Palacio de Raxoi (Rajoy palace) – Building of the XVIII century, it was built to host the city council, a jail, a seminary and the residence for the children of the choir. It was built under the classic canons. At the top, there’s a sculpture of St. James riding his horse and fighting with the Arabs.
Palacio de Xelmírez (Gelmírez Palace) – Built in the XII and XIII centuries, it’s the current home of the archbishop of Santiago. It’s a great example of the Romanesque civil architecture.
Praza da Quintana (Quintana Square) – This is the square situated at the other side of the Cathedral. It’s divided in two, Quintana dos Mortos, just until the staircase and Quintana dos Vivos, the upper side. In the past it served as cementery and market. There’s a legend that tells that if you’re at this square alone at midnight, you will be able to see all the deads there buried.
Praza de Praterías (Silversmith’s Square) – Close to the Quintana, it has a well-known fountain and it offers one of the best sights of the Cathedral.
Monasterio de San Martiño Pinario (San Martín Pinario Monastery) – Benedictine monastery of the XI century. The current building is baroque. It’s one of the most emblematic buildings of all the city. It’s situated in the Praza da Inmaculada.
Casa da Parra (Parra House) – Situated at the Quintana dos Vivos, this building has the typical chimney of the XVIII century.
Praza de Abastos (City Market) – The second most visited monument. This market is the typical Galician market and one of the biggest all over Spain. It’s the perfect place to buy some fresh seafood, vegetables and meat.
Cidade da Cultura (City of Culture) – Eisenman’s ambitious project in the outskirts of Santiago. Yet to be finished, but impressing especially for those interested in architecture. It consists of a museum, a library, cafeteria and archives, which are all open and functioning at present. Buses run every hour (line 9) from the centre of the city. Guided tours are available for free.

• QUESTIONS:
- A) Answer from the landmark list: (i) Which palace is the current home of the archbishop of Santiago?
(ii) In which square is the San Martín Pinario Monastery situated?
(iii) Which bus line runs from the centre of the city to the City of Culture?
- B) Reproduce, word for word, the part of the landmark list that opens with the words containing "Casa da Parra" and closes with "available for free.".

• GIVEN INFORMATION:

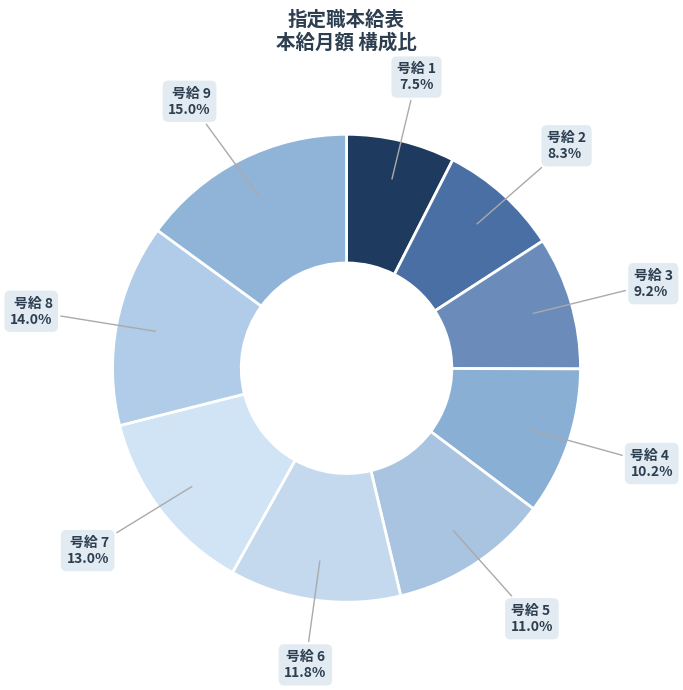

Count the number of slices in the pie.

9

• ANSWERS TO EACH TASK:
- A)
(i) Palacio de Xelmírez (Gelmírez Palace)
(ii) Praza da Inmaculada
(iii) Line 9

- B)
Casa da Parra (Parra House) – Situated at the Quintana dos Vivos, this building has the typical chimney of the XVIII century.
Praza de Abastos (City Market) – The second most visited monument. This market is the typical Galician market and one of the biggest all over Spain. It’s the perfect place to buy some fresh seafood, vegetables and meat.
Cidade da Cultura (City of Culture) – Eisenman’s ambitious project in the outskirts of Santiago. Yet to be finished, but impressing especially for those interested in architecture. It consists of a museum, a library, cafeteria and archives, which are all open and functioning at present. Buses run every hour (line 9) from the centre of the city. Guided tours are available for free.